Illustrator comes with many patterns that you can access in the Swatches panel and in the Illustrator Extras folder on the Illustrator CD. You can customize existing patterns and design patterns from scratch with any of the Illustrator tools. Patterns intended for filling objects (fill patterns) differ in design and tiling from patterns intended to be applied to a path with the Brushes panel (brush patterns). For best results, use fill patterns to fill objects and brush patterns to outline objects.
When designing patterns, it helps to understand how Adobe Illustrator tiles patterns:
All patterns tile from left to right from the ruler origin (by default, the bottom left of the artboard) to the opposite side of the artwork. To adjust where all patterns in your artwork begin tiling, you can change the file’s ruler origin.
note: Ruler origin in CS5 is different from that in CS4. As a result, the appearance of tiling patterns may not match when you copy-paste objects from CS4 to CS5. For such objects, tiles can be transformed using the Transform panel to match the CS4 appearance.
Fill patterns typically have only one tile.
Brush patterns can consist of up to five tiles—for the sides, outer corners, inner corners, and the beginning and end of the path. The additional corner tiles enable brush patterns to flow smoothly at corners.
Fill patterns tile perpendicular to the x axis.
Brush patterns tile perpendicular to the path (with the top of the pattern tile always facing outward). Also, corner tiles rotate 90° clockwise each time the path changes direction.
Fill patterns tile only the artwork within the pattern bounding box—an unfilled and unstroked (non-printing) rectangle backmost in the artwork. For fill patterns, the bounding box acts as a mask.
Brush patterns tile artwork within the pattern bounding box and protruding from or grouped with it.
To make the pattern less complex so that it prints more rapidly, remove any unnecessary detail from the pattern artwork, and group objects that are painted with the same color so that they are adjacent in the stacking order.
As you create your pattern tile, zoom in on the artwork to align elements more accurately, and then zoom out from the artwork for the final selection.

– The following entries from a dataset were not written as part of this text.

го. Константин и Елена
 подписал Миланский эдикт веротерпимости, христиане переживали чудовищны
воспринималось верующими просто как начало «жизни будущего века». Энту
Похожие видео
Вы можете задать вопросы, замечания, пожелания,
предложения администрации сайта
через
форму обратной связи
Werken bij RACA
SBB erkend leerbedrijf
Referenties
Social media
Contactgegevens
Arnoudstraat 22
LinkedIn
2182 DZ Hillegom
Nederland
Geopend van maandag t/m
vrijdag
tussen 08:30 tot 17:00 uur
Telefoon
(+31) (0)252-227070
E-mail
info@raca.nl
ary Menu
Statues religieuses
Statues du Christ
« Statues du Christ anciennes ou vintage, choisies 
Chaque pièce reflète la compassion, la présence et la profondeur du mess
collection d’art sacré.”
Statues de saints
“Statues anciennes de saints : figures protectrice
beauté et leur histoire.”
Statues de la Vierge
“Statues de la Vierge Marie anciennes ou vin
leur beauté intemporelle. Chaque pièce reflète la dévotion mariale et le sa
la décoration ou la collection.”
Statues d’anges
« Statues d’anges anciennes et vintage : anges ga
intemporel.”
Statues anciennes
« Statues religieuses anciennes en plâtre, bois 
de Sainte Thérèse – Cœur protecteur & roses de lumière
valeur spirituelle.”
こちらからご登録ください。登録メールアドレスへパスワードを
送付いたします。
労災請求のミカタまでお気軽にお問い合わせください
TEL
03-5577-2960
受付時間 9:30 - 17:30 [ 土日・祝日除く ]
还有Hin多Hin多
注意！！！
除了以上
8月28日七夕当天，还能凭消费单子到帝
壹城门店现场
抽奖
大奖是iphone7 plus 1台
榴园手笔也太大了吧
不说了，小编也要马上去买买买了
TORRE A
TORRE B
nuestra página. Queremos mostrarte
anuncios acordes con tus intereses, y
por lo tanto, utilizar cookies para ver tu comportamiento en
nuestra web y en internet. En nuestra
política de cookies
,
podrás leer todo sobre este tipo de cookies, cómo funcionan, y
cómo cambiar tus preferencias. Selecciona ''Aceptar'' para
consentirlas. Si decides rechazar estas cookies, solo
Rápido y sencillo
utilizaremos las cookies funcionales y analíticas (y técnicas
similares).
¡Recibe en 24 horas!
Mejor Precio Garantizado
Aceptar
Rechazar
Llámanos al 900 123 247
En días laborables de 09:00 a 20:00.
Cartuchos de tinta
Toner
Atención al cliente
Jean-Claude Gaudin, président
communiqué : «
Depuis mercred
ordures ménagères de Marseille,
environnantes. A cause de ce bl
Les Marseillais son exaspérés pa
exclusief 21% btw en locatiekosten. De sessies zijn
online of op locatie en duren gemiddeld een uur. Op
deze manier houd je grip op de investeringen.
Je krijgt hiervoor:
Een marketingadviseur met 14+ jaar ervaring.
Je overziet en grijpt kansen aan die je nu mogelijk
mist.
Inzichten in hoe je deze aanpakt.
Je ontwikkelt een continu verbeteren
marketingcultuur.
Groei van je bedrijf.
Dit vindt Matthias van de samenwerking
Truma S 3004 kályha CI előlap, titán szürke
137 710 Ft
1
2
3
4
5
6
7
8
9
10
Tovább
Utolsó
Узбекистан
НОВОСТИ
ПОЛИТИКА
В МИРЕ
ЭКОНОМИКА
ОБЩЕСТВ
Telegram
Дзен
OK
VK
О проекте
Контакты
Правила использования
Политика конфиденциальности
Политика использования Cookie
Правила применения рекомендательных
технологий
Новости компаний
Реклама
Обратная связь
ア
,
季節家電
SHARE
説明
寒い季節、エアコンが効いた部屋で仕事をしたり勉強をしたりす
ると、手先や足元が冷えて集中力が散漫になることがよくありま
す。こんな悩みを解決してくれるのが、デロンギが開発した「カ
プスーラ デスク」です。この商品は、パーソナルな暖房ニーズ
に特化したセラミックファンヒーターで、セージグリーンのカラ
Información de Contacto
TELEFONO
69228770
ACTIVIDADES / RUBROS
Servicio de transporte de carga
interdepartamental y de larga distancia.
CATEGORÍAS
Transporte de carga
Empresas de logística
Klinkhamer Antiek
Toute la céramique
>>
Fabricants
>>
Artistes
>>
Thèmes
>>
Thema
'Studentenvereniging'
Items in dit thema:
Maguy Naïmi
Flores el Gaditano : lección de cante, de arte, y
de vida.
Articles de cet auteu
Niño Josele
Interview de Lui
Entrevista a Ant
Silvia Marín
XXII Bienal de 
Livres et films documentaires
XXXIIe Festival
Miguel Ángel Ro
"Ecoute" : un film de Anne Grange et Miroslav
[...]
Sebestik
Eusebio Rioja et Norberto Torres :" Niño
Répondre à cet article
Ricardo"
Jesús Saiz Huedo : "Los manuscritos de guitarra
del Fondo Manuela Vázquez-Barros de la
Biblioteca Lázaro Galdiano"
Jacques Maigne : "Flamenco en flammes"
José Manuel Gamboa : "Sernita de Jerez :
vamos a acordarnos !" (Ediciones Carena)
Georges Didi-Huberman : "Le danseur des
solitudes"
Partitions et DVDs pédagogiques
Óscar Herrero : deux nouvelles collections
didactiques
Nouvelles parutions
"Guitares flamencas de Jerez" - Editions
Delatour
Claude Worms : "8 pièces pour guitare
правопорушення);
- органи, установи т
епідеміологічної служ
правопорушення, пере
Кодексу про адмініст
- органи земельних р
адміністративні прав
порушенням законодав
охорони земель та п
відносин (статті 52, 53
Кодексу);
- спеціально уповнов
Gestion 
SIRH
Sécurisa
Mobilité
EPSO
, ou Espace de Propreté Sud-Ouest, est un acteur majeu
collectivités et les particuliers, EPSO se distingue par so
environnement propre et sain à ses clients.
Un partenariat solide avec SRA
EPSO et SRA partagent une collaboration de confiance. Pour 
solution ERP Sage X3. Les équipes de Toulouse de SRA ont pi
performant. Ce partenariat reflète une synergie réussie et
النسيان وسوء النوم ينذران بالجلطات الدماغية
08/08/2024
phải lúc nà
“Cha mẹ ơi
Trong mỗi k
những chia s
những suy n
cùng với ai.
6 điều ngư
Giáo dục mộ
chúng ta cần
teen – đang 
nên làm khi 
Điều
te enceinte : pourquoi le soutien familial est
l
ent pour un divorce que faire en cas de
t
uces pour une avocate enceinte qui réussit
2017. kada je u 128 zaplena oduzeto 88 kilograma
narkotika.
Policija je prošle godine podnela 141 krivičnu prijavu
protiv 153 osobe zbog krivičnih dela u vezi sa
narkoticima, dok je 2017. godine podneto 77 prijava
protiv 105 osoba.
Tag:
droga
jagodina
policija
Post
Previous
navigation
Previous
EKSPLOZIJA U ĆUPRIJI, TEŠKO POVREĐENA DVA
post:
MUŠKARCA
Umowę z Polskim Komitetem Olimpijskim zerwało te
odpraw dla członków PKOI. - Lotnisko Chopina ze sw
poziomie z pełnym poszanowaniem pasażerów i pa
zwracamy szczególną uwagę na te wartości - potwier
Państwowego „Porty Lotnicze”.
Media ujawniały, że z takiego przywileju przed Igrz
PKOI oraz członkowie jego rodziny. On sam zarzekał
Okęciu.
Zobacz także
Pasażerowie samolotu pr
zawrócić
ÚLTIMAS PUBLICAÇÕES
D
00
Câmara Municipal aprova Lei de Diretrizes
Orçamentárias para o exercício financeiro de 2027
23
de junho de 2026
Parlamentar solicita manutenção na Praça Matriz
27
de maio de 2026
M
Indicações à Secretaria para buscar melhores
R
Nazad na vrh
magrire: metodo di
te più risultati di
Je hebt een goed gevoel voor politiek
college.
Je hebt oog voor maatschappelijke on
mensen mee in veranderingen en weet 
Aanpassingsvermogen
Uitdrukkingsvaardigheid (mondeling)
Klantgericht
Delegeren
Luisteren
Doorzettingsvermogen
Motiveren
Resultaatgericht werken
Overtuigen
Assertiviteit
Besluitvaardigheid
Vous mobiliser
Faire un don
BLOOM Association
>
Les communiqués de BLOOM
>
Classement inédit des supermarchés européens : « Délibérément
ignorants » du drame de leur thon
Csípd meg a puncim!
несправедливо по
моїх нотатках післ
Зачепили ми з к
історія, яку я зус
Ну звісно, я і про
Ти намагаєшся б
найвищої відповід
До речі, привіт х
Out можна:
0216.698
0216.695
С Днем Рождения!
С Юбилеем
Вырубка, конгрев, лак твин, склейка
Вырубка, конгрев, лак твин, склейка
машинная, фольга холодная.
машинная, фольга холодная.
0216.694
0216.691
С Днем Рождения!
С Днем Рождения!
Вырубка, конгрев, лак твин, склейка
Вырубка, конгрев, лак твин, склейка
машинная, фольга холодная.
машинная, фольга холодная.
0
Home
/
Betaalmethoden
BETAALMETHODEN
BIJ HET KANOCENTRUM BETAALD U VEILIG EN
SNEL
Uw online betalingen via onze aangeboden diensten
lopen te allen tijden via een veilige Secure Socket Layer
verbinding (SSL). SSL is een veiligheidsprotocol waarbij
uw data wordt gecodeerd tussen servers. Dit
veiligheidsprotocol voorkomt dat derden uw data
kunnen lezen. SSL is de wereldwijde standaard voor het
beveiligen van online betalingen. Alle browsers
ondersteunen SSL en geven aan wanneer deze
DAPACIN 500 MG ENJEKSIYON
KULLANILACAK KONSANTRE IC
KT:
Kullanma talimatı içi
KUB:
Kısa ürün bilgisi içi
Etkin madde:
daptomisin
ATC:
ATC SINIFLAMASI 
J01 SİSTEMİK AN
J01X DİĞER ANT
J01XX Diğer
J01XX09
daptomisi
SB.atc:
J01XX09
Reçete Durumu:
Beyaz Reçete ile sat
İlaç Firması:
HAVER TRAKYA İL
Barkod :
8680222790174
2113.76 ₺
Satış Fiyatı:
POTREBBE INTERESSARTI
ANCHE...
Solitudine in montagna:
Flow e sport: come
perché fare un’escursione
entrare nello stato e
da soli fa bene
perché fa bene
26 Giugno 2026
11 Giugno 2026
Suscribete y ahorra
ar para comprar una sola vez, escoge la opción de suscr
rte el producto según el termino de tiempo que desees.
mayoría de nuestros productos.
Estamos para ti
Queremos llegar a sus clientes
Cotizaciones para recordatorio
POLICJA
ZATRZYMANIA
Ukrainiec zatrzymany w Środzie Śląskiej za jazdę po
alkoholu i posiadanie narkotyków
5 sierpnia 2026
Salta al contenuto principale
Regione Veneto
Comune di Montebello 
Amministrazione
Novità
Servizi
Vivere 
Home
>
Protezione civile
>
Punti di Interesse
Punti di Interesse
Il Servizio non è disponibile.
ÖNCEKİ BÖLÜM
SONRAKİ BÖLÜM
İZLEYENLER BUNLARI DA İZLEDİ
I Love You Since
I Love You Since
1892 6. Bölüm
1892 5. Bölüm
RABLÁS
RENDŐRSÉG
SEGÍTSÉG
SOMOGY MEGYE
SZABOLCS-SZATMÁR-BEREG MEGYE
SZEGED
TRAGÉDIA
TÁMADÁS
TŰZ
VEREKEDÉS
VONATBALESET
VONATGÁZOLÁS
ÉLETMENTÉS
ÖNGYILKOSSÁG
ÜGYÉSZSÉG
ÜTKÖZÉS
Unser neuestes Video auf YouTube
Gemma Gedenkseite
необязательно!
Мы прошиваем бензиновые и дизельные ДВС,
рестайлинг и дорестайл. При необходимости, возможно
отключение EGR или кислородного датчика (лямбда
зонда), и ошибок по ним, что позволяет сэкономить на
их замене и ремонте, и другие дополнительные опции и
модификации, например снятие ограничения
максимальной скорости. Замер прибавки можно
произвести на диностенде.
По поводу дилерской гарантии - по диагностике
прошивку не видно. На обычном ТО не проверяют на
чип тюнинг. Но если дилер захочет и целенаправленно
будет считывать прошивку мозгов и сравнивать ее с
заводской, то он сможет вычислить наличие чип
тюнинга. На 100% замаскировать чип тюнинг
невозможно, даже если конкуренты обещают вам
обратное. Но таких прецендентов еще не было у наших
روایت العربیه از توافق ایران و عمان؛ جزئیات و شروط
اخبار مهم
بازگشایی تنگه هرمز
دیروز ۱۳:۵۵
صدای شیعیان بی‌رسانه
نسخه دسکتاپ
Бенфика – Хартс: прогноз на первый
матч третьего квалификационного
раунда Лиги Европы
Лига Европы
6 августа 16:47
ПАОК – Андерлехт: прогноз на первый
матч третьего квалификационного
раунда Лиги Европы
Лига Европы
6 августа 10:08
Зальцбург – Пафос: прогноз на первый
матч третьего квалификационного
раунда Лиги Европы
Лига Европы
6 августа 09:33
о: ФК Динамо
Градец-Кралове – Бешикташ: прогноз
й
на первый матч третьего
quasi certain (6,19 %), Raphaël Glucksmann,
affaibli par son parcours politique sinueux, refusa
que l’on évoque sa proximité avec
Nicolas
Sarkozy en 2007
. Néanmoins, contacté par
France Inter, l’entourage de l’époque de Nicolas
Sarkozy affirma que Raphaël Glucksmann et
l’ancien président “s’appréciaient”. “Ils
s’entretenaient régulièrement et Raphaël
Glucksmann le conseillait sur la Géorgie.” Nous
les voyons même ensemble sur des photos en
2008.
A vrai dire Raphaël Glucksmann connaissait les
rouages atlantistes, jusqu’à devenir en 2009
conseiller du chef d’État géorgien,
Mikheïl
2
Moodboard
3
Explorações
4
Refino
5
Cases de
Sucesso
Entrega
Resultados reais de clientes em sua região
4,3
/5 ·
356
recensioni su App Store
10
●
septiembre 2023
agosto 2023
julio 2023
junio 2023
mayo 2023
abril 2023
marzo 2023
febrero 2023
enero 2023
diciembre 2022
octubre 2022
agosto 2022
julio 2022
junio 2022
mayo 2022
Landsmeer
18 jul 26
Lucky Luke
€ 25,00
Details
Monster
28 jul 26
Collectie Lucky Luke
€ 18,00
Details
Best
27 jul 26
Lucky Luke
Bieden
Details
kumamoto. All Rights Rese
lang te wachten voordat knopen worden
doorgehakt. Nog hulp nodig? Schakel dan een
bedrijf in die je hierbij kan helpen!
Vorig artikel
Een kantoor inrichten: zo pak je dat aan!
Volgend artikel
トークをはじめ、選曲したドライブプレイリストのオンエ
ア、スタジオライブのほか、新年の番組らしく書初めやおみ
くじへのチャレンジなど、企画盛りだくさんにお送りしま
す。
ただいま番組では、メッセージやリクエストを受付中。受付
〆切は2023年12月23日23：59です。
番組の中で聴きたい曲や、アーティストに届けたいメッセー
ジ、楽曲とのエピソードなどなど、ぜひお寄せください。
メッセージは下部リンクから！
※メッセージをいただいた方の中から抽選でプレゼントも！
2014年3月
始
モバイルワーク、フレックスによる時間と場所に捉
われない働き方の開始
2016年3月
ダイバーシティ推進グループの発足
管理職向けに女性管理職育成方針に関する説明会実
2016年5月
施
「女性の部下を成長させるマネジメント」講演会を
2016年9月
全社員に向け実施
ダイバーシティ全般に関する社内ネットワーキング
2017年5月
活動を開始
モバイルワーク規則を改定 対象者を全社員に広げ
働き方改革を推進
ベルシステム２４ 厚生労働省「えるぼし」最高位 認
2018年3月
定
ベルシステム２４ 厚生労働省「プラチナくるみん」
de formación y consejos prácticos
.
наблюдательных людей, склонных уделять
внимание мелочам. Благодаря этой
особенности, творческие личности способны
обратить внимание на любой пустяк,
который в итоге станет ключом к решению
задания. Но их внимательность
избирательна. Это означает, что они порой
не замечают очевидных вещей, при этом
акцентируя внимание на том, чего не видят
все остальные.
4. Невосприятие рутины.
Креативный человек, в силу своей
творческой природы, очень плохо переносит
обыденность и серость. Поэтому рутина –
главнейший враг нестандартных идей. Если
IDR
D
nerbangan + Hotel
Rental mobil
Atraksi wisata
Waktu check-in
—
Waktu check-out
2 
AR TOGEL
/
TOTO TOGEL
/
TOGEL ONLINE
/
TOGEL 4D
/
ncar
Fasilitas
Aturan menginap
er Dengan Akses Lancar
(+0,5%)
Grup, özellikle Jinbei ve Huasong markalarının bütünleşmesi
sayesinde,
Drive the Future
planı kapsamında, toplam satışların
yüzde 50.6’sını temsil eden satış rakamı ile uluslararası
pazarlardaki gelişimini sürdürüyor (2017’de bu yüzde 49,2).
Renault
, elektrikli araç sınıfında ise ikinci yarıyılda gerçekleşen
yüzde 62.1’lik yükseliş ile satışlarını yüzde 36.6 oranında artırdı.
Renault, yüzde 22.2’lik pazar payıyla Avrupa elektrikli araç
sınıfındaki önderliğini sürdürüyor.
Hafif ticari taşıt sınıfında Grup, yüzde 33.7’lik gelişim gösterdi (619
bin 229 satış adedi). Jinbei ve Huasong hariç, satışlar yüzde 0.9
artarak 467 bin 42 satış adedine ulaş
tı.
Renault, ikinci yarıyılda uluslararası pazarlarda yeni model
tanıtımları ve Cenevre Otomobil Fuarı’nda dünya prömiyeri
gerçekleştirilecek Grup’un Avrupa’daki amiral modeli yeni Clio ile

The more complex the pattern, the smaller should be the selection used to create it; however, the smaller the selection (and the pattern tile it creates), the more copies are needed to create the pattern. Thus, a 1‑inch-square tile is more efficient than a 1/4‑inch-square tile. If you are creating a simple pattern, you can include multiple copies of the object within the selection intended for the pattern tile.
To create simple line patterns, layer stroked lines of varying widths and colors, and place an unfilled, unstroked bounding box behind the lines to create a pattern tile.
To make an organic or textural pattern appear irregular, vary the tile artwork subtly for a more realistic effect. You can use the Roughen effect to control variations.
To ensure smooth tiling, close paths before defining the pattern.
Enlarge your artwork view and check for flaws before defining a pattern.
If you draw a bounding box around the artwork, make sure that the box is a rectangle, that it is the backmost object of the tile, and that it is unfilled and unstroked. To have Illustrator use this bounding box for a brush pattern, make sure that nothing protrudes from it.
When possible, confine artwork to an unpainted bounding box so that you can control how the pattern tiles.
Corner tiles must be square and have the same height as side tiles to align properly on the path. If you plan to use corner tiles with your brush pattern, align objects in the corner tiles horizontally with objects in the side tiles so that the patterns tile correctly.
Create special corner effects for brush patterns using corner tiles.
- (Optional) To control the spacing between pattern elements or to clip out portions of the pattern, draw a pattern bounding box (an unfilled rectangle) around the artwork you want to use as a pattern. Choose Object > Arrange > Send To Back to make the rectangle the backmost object. To use the rectangle as a bounding box for a brush or fill pattern, fill and stroke it with None.
For a fill pattern, draw a bounding box from the center point of the upper left object to the center point of the lower right object.
For a brush pattern, draw a bounding box that surrounds the objects and coincides with their outer boundaries. If the pattern is to be a corner tile, hold down Shift as you drag to constrain the bounding box to a square.
- Drag the rectangle to the right; then press Alt+Shift (Windows) or Option+Shift (Mac OS) to create a copy and to constrain the move.
When the upper left corner point of the copy snaps to the upper right corner point of the bounding box, release the mouse button, and then release the keys.
If you know the exact dimensions of the bounding box, you can select only the textures and use the Move command to specify a horizontal move the width of the rectangle. Be sure to click Copy instead of OK in the Move dialog box.
Corner tiles lend special border effects when applying brush patterns. You can create corner tiles from scratch, or you can use a brush pattern’s side tile as the basis for designing complementary outer and inner (reflected –135°) corner tiles.
- If the tile does not have a square bounding box, create a box that completely encompasses the artwork, the same height as the side tile. (Side tiles can be rectangular.) Fill and stroke the box with None, and choose Object > Arrange > Send To Back to make the box backmost in your artwork. (The bounding box helps you align the new tile.)
- Using the Selection tool, drag the left tile down by the top right anchor point, pressing Alt+Shift (Windows) or Option+Shift (Mac OS) to make a copy and constrain the move so that you create a third tile beneath the second. When the copy’s upper right anchor point snaps to the corner tile’s lower right anchor point, release the mouse button and Alt+Shift (Windows) or Option+Shift (Mac OS).